© Andrea Pizzalis

Il y a dans le théâtre de Daria Deflorian, depuis les origines, un travail sur la représentation d’un mal-être sans nom, que le « Désert rouge » d’Antonioni, adapté en 2018 sous le titre « Quasi niente », avait résumé par la sentence : « Il y a quelque chose de terrible dans la réalité et je ne sais pas ce que c’est ». C’est l’exploration de ce mystère qu’invoque « La Végétarienne » de la Coréenne Han Kang, prix Nobel de littérature 2024, dont la version scénique peine à convaincre totalement.

L’ambiguïté du titre est levée presque immédiatement : la pièce, pas plus que le roman éponyme, ne se veut être une réflexion sur le végétarianisme. Le rêve ensanglanté de Yonghye, qui la pousse à jeter, au milieu de la nuit et au désarroi de son mari, le contenu carné de son réfrigérateur n’est que le point de départ d’une transformation psychique qui ne concerne en rien les problématiques morales liées à la consommation de viande : très vite, c’est la nourriture elle-même qui ne l’intéresse plus. Mais le primo-végétarianisme de l’héroïne, vite disqualifié par son entourage au nom d’une instabilité mentale, reste une qualification pertinente des points aveugles des injonctions sociales : la folie est l’étiquette facile de la non-conformation à la norme. Le roman de Han Kang, comme le rappelle le référentiel culturel, à commencer par la recette du barbecue bulgogi, est un commentaire sur les injonctions normatives de la société coréenne. Il interroge la dialectique entre naturalisme et structuralisme des déviances : quelle est la part sociale dans la folie ? « C’est bien la pire folie que de vouloir être sage dans un monde de fous », disait Erasme, mais ni les uns ni les autres, dans cette histoire, ne tentent de justifier leurs comportements, comme poussés par des forces qui les dépassent.
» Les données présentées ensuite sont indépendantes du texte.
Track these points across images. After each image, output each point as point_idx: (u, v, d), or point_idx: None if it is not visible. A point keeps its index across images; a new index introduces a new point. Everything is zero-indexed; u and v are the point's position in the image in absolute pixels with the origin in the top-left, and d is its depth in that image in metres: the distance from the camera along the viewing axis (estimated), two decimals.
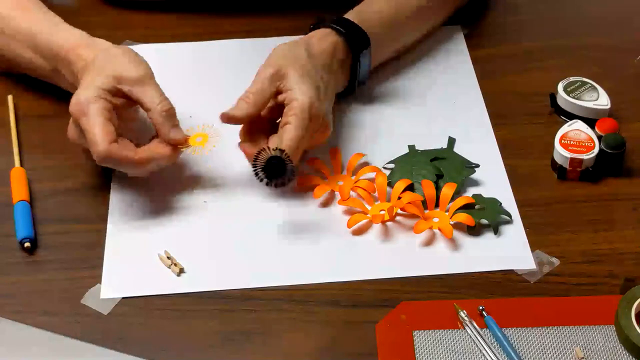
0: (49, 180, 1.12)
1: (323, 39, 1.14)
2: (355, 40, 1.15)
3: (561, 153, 1.10)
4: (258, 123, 1.10)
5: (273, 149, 1.02)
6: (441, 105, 1.21)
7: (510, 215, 1.06)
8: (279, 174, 1.02)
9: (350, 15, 1.18)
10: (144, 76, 1.07)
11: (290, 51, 1.11)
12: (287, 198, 1.09)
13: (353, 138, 1.16)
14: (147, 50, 1.28)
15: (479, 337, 0.94)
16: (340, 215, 1.07)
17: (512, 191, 1.09)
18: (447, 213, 1.06)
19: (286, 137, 1.04)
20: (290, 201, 1.09)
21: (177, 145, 1.06)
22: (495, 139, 1.16)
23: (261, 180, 1.03)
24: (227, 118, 1.07)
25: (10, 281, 1.02)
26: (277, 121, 1.09)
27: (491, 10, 1.35)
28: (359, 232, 1.05)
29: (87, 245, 1.05)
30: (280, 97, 1.08)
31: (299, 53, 1.11)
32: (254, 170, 1.03)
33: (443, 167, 1.11)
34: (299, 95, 1.06)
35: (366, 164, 1.12)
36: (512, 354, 0.93)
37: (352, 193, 1.08)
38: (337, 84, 1.16)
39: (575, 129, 1.12)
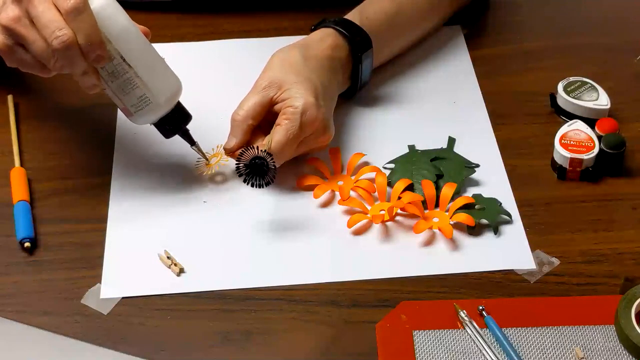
0: (49, 180, 1.12)
1: (323, 39, 1.14)
2: (357, 41, 1.15)
3: (561, 153, 1.10)
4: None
5: (261, 150, 1.03)
6: (441, 105, 1.21)
7: (510, 215, 1.06)
8: (258, 175, 1.04)
9: (352, 15, 1.18)
10: None
11: (286, 59, 1.11)
12: (287, 198, 1.09)
13: (353, 138, 1.16)
14: None
15: (479, 337, 0.94)
16: (340, 215, 1.07)
17: (512, 191, 1.09)
18: (447, 213, 1.06)
19: (274, 139, 1.05)
20: (290, 201, 1.09)
21: None
22: (495, 139, 1.16)
23: (240, 176, 1.04)
24: (227, 153, 1.09)
25: (10, 281, 1.02)
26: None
27: (491, 10, 1.35)
28: (359, 232, 1.05)
29: (87, 245, 1.05)
30: (277, 107, 1.08)
31: (295, 59, 1.11)
32: (237, 166, 1.04)
33: (443, 167, 1.11)
34: (293, 101, 1.07)
35: (366, 164, 1.12)
36: (512, 354, 0.93)
37: (352, 193, 1.08)
38: (339, 85, 1.16)
39: (575, 129, 1.12)
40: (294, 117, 1.06)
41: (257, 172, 1.04)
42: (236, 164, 1.05)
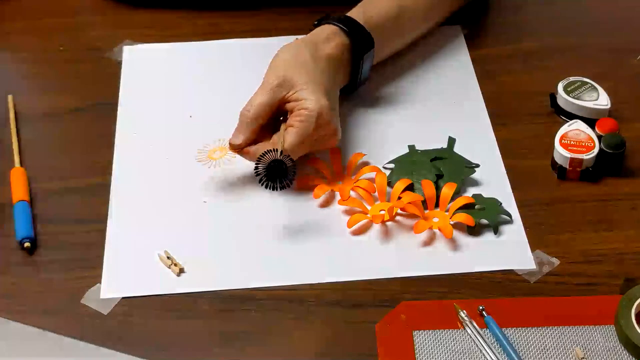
0: (49, 180, 1.12)
1: (329, 39, 1.13)
2: (361, 42, 1.15)
3: (561, 153, 1.10)
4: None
5: (279, 153, 1.02)
6: (441, 105, 1.21)
7: (510, 215, 1.06)
8: (279, 178, 1.03)
9: (355, 13, 1.17)
10: None
11: (296, 57, 1.11)
12: (287, 198, 1.09)
13: (353, 138, 1.16)
14: (148, 50, 1.29)
15: (479, 337, 0.94)
16: (340, 215, 1.07)
17: (512, 191, 1.09)
18: (447, 213, 1.06)
19: (287, 140, 1.05)
20: (290, 201, 1.09)
21: None
22: (495, 139, 1.16)
23: (260, 181, 1.03)
24: (233, 148, 1.08)
25: (10, 281, 1.02)
26: (281, 118, 1.09)
27: (491, 10, 1.35)
28: (359, 232, 1.05)
29: (87, 245, 1.05)
30: (288, 106, 1.08)
31: (305, 58, 1.10)
32: (256, 170, 1.03)
33: (443, 167, 1.11)
34: (308, 104, 1.06)
35: (366, 163, 1.12)
36: (512, 354, 0.93)
37: (352, 193, 1.08)
38: (339, 83, 1.16)
39: (575, 129, 1.12)
40: (308, 119, 1.06)
41: (276, 174, 1.03)
42: (255, 167, 1.03)
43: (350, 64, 1.16)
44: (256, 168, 1.03)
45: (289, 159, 1.03)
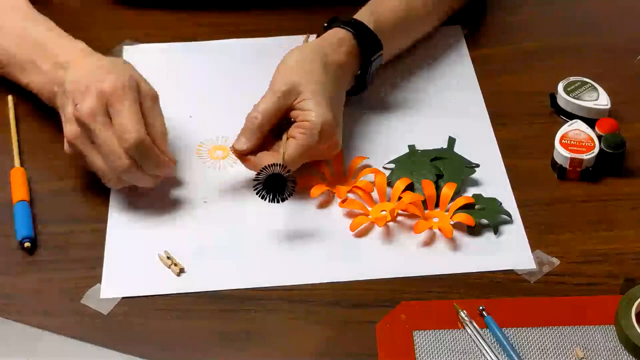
0: (49, 180, 1.12)
1: (340, 44, 1.12)
2: (370, 46, 1.14)
3: (561, 153, 1.10)
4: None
5: (280, 167, 1.01)
6: (441, 105, 1.21)
7: (510, 215, 1.06)
8: (275, 193, 1.02)
9: (363, 15, 1.16)
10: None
11: (306, 63, 1.09)
12: None
13: (353, 138, 1.16)
14: (148, 50, 1.29)
15: (479, 337, 0.94)
16: (340, 215, 1.07)
17: (512, 191, 1.09)
18: (447, 213, 1.06)
19: (288, 152, 1.04)
20: (290, 201, 1.08)
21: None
22: (495, 139, 1.16)
23: (254, 187, 1.02)
24: (237, 153, 1.07)
25: (10, 281, 1.02)
26: (285, 121, 1.09)
27: (491, 10, 1.35)
28: (359, 232, 1.05)
29: (87, 245, 1.05)
30: (293, 114, 1.07)
31: (315, 65, 1.09)
32: (256, 179, 1.02)
33: (443, 167, 1.11)
34: (313, 117, 1.05)
35: (367, 166, 1.12)
36: (512, 354, 0.93)
37: (351, 195, 1.08)
38: (347, 87, 1.15)
39: (575, 129, 1.12)
40: (310, 132, 1.05)
41: (274, 188, 1.02)
42: (255, 177, 1.02)
43: (357, 68, 1.15)
44: (256, 179, 1.02)
45: (292, 181, 1.02)
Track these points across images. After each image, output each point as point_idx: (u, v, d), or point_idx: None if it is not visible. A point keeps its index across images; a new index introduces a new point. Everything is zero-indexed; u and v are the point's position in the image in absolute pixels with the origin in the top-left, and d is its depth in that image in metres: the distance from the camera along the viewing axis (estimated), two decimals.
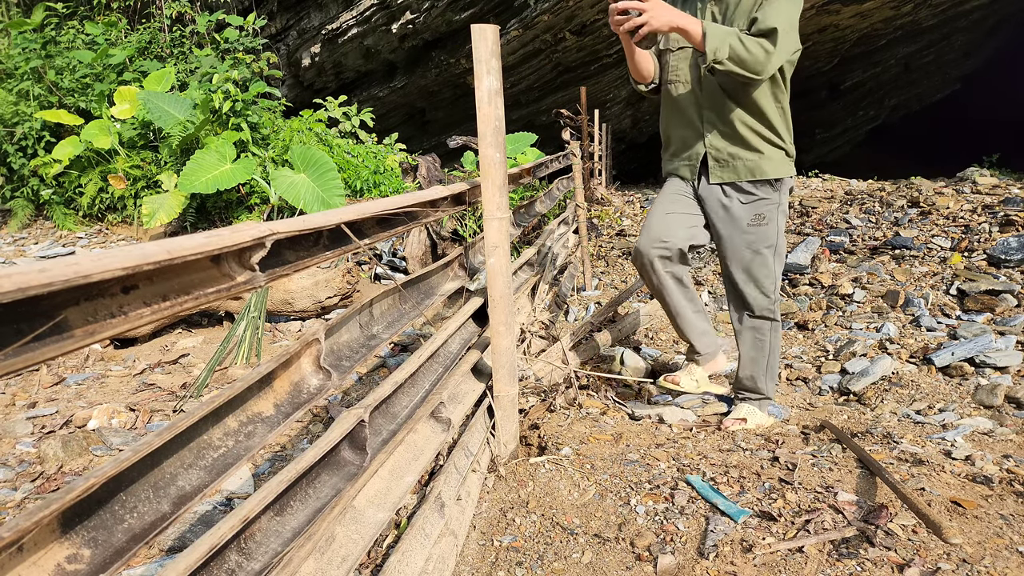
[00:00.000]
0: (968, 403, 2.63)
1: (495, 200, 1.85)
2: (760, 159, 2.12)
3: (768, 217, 2.17)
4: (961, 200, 5.49)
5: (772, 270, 2.23)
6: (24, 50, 6.74)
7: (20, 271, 0.56)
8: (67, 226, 6.59)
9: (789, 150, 2.16)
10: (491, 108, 1.78)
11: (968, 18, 16.56)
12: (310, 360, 1.19)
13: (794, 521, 1.56)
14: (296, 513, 1.10)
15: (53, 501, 0.69)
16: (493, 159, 1.83)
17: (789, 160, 2.16)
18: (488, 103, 1.78)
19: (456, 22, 10.15)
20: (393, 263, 5.56)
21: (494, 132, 1.81)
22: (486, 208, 1.86)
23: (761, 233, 2.19)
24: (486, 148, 1.82)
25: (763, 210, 2.17)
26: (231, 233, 0.85)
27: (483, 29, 1.75)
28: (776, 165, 2.13)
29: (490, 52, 1.76)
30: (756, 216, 2.18)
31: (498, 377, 1.98)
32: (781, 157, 2.14)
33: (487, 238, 1.88)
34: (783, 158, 2.15)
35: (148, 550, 1.83)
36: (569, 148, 4.84)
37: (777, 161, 2.14)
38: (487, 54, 1.76)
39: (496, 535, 1.68)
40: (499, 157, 1.83)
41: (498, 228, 1.87)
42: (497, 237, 1.87)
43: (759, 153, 2.12)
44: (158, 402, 3.02)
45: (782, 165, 2.15)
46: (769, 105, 2.09)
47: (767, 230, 2.18)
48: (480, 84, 1.77)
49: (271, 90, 6.49)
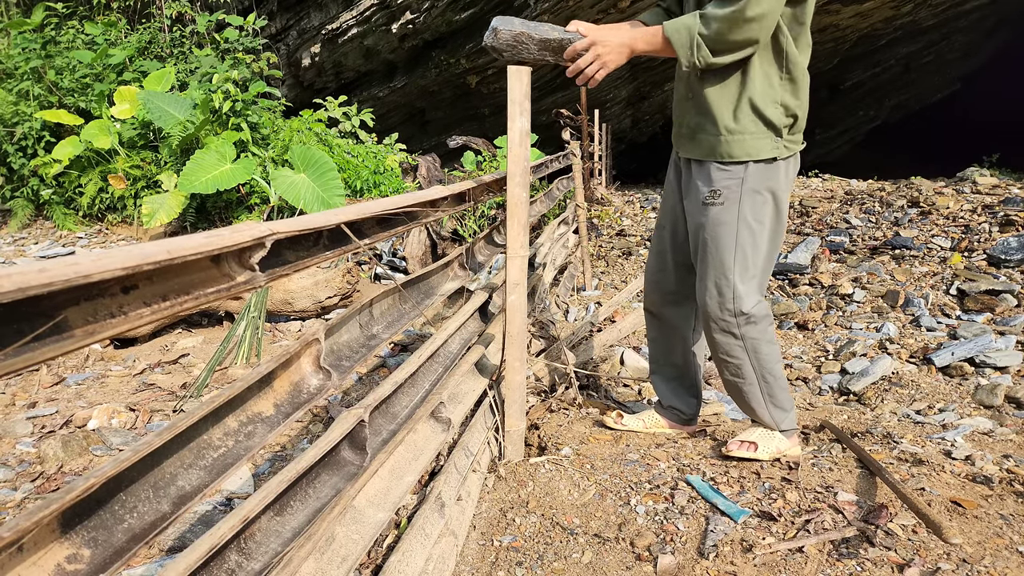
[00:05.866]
0: (968, 403, 2.63)
1: (519, 239, 1.86)
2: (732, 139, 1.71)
3: (727, 197, 1.73)
4: (961, 200, 5.49)
5: (727, 267, 1.75)
6: (24, 50, 6.74)
7: (20, 271, 0.56)
8: (67, 226, 6.58)
9: (778, 124, 1.69)
10: (521, 149, 1.79)
11: (968, 18, 16.56)
12: (310, 360, 1.19)
13: (794, 521, 1.56)
14: (296, 513, 1.10)
15: (53, 501, 0.69)
16: (520, 198, 1.83)
17: (774, 138, 1.70)
18: (519, 144, 1.78)
19: (456, 22, 10.14)
20: (393, 263, 5.56)
21: (523, 172, 1.81)
22: (510, 246, 1.87)
23: (714, 216, 1.75)
24: (514, 187, 1.82)
25: (722, 186, 1.73)
26: (231, 233, 0.85)
27: (519, 71, 1.72)
28: (748, 144, 1.70)
29: (524, 94, 1.74)
30: (711, 192, 1.75)
31: (510, 412, 2.00)
32: (761, 132, 1.70)
33: (509, 275, 1.89)
34: (763, 134, 1.70)
35: (148, 550, 1.83)
36: (569, 148, 4.84)
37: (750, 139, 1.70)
38: (521, 96, 1.74)
39: (496, 535, 1.68)
40: (525, 196, 1.84)
41: (520, 266, 1.88)
42: (518, 275, 1.88)
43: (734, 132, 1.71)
44: (158, 402, 3.02)
45: (757, 143, 1.70)
46: (757, 73, 1.67)
47: (722, 212, 1.73)
48: (512, 125, 1.76)
49: (271, 90, 6.50)
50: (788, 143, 1.72)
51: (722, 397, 2.61)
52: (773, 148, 1.71)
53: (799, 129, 1.75)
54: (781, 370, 1.87)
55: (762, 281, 1.81)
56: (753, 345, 1.81)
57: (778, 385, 1.87)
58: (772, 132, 1.70)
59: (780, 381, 1.87)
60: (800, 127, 1.75)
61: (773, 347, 1.84)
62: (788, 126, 1.71)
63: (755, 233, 1.74)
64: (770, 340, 1.83)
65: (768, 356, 1.83)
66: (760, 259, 1.77)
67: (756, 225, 1.74)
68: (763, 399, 1.87)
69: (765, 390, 1.87)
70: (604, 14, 10.08)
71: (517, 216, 1.84)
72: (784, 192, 1.77)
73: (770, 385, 1.86)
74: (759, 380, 1.85)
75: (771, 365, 1.84)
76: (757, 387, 1.86)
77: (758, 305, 1.78)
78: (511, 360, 1.94)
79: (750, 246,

Porté par une scénographie épurée ainsi qu’un jeu de lumières et une matière sonore sophistiquées, « La Végétarienne » réussit à créer une ambiance d’une inquiétante étrangeté qui vacille sans cesse entre un languissement nonchalant et une violence crue. Si l’on ne peut ignorer que tous les hommes abusent de Yonghye – victime expiatoire de son mari, de son beau-frère et de son père –, c’est la vie humaine elle-même qui semble l’oppresser, au point que ne subsiste, dans son enfermement ultérieur en centre psychiatrique, que son désir de devenir une plante. A cet égard, la pièce, pas plus que le roman, n’assènent d’interprétation univoque : le récit n’est kafkaïen qu’à cette limite-là d’un certain flottement qui sacrifie le narratif au primat d’une certaine sensation. L’ajout d’une grammaire explicitement cinématographique – découpage en séquences issues d’un script conçu ad hoc (« Salle de bains. Intérieur jour ») – semble être un artefact superfétatoire. Fidèle à son théâtre minimaliste sans effets et sans portes qui claquent, Daria Deflorian fait ici une confiance un peu trop grande dans le pouvoir de la parole dont la transposition de l’écrit au plateau recèle plus d’ennui que d’intranquillité, et surtout manque d’une vitalité propre. La Végétarienne devient l’héroïne d’un objet théâtral fantôme qui ne semble pas très bien savoir pourquoi il hante la scène.